<<<<

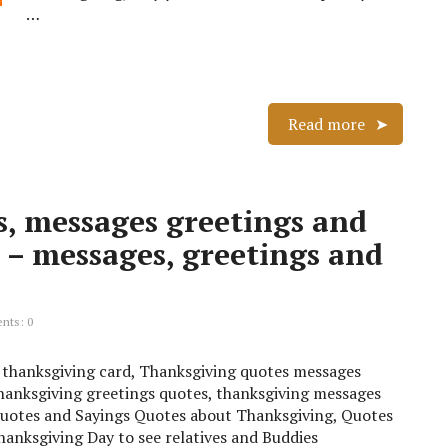
…
Read more
, messages greetings and
 – messages, greetings and
ts: 0
 a thanksgiving card, Thanksgiving quotes messages
anksgiving greetings quotes, thanksgiving messages
uotes and Sayings Quotes about Thanksgiving, Quotes
anksgiving Day to see relatives and Buddies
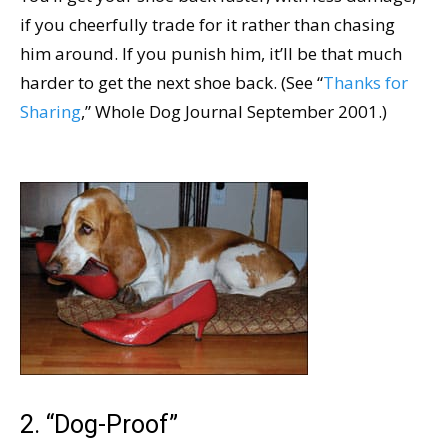
if you cheerfully trade for it rather than chasing
him around. If you punish him, it’ll be that much
harder to get the next shoe back. (See “
Thanks for
Sharing
,” Whole Dog Journal September 2001.)
2. “Dog-Proof”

>>>>

▶ [What the exercise asks]: Up to and including the line with "if you cheerfully", repeat every line from the top of the entries exactly, but not the pictures.

▶ [Answer space]:
…
Read more
, messages greetings and
 – messages, greetings and
ts: 0
 a thanksgiving card, Thanksgiving quotes messages
anksgiving greetings quotes, thanksgiving messages
uotes and Sayings Quotes about Thanksgiving, Quotes
anksgiving Day to see relatives and Buddies
if you cheerfully trade for it rather than chasing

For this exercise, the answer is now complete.